Byłem naprawdę szczerze zaciekawiony wyglądem rezydencji, byłem tu tyle razy, a jednak, mimo to nigdy nie było okazji, aby się rozejrzeć. Bywałem tu tylko po to, aby trenować lub dowiedzieć się czegoś więcej o sobie, choć szczerze powiedziawszy i tak wciąż niewiele o sobie wiem, mój wuj nie jest chętny do mówienia o naszej rodzinie, o ile w ogóle on uważa mnie za swoją rodzinę, bo przecież jestem synem zdrajcy i człowieczej kobiety, a więc czy jestem jego rodziną? Najprawdopodobniej nie, a przynajmniej nie w jego mniemaniu, dla niego jestem tylko i wyłącznie chłopakiem, który powstał z powodu śmiesznego małżeństwa moich rodziców, cóż, to nie jest ważne, czy mu się to podoba, czy nie jestem jego rodziną, a rezydencja należy do mnie, więc albo będzie się słuchał, robiąc to, co zostanie mu przekazane albo pożegnaj się z rezydencją i poszuka sobie domu gdzie indziej.
Mając nadzieję, że wujkowi przejdzie to cała złość za remont rezydencji i pomysł na hotel, skupiłem się na pomieszczeniach, których było tu naprawdę sporo. Mój mąż musi mieć rację, mieszkało tu zapewne więcej osób pytanie tylko, gdzie teraz są, bo skoro odeszli to, dlaczego wojnie odszedł z nimi? Czy aż tak bardzo zależy mu nabyciu w tej rezydencji? Nie rozumiem tego człowieka, a i dowiedzieć się od niego niczego nie umiem, niewiele mówi, niewiele chcę wytłumaczyć, będąc wrogo do mnie nastawionym, chodź, przyznać muszę, że, w tym momencie i tak jest już lepiej, niż było na samym początku.
– Wygląda na pokój młodej dziewczyny – Głos mojego męża przerwał moje myśli, sprowadzając mnie na ziemię, abym mógł bardziej skupić się na tym, co robię niż na tym, co krząta się po moich myślach.
Zaciekawiony rozejrzałem się po zaniedbanym pokoju, szukając jakichś wskazówek, kto mógł tu mieszkać i kim mógł być dla mnie.
– Spójrz, pisała pamiętnik – Daisuke pokazał mi pamiętnik, który również wyglądał na naprawdę bardzo stary, cóż, jak chyba zresztą wszystko tu…
Nim, jednak zdążyłam się w to zagłębić, w pokoju pojawił się mój wuj, który wręcz wytargał z mojej dłoni pamiętnik.
– Czego tu szukacie? Nie wiecie, że nie czyta się nie swojej korespondencji – Warknął oburzony, chowając do płaszcza notatnik.
– Nie szukamy niczego konkretnego, rozglądamy się po naszej rezydencji – Odpowiedziałem, oczywiście, czując narastający niepokój zmuszający mnie do spięcia swoich mięśni…
– Ten pokój nie jest wasz – Syknął, po czym opuścił pokój, pozostawiając nas w sporym szoku.
Wszystko, co znajduje się w tej rezydencji, już jest nasze, ale nie w tym problem, bardziej zaskoczyło mnie zachowanie mojego wujka.

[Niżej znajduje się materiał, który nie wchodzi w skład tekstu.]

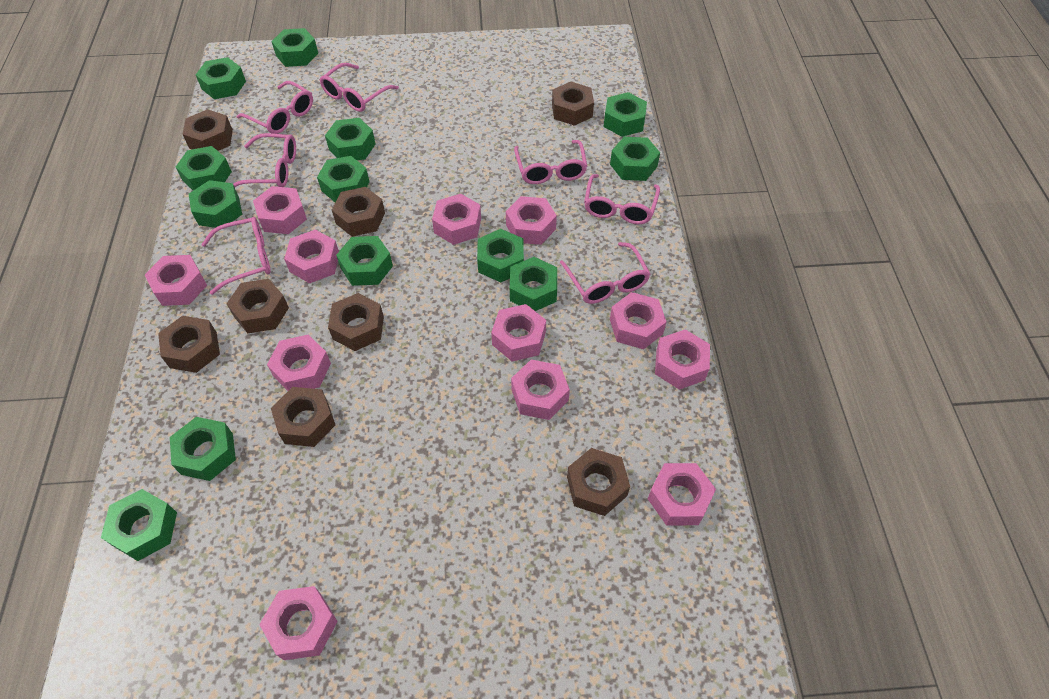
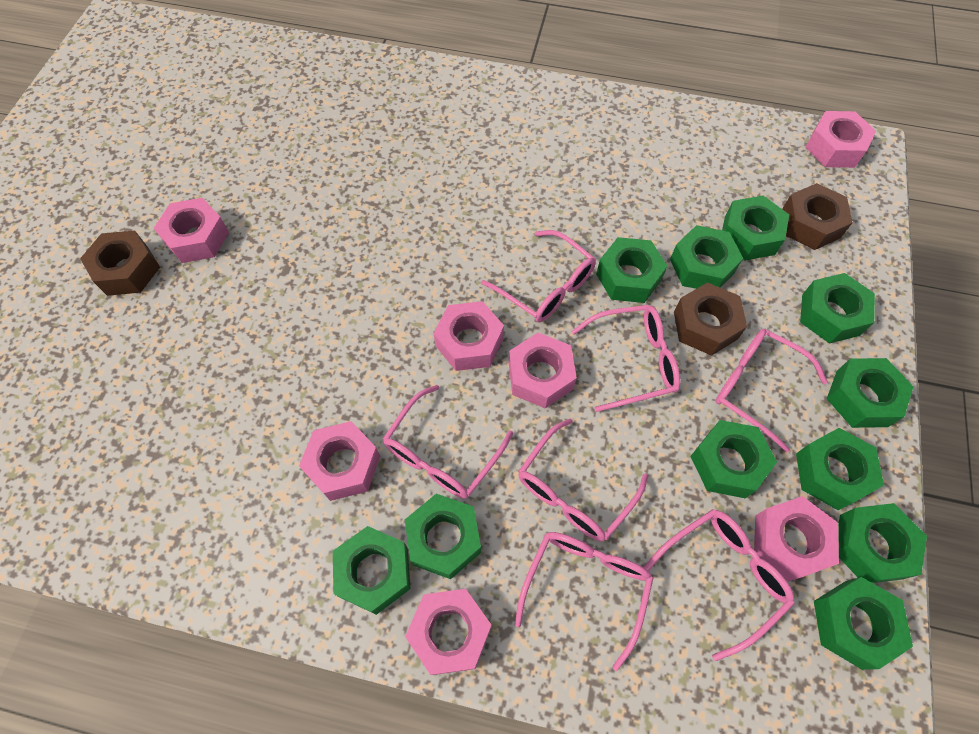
brown nut: 8 -> 3
green nut: 13 -> 11
pink nut: 12 -> 7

Dlaczego nagle się tu znalazł? I skąd ta złość? Przecież nie zrobiliśmy niczego złego.
Nie podobało mi się to, jak nas potraktował, czy jednak mogłem coś w tej sytuacji zrobić? Zapewne dać mu w twarz, ale do tego nigdy mi się nie spieszyło.
– O co mu chodzi? A skąd takie nagłe agresywne nastawienie – Mruknąłem niezadowolony, wpatrując się w zamknięte drzwi.
– Wygląda na to, że ta dziewczyna musiała być dla niego bliska, w innym wypadku raczej by się tak nie zachował, chociaż to twój wuj z nim niczego nie wiadomo – Zauważył, dając mi trochę do myślenia.
– Chyba będę musiał lepiej przeszukać rezydencję, aby dowiedzieć się o rzeczach, o których wuj mówić nie chce – Mruknąłem pod nosem, rozglądając się po starej zaniedbanej sypialni.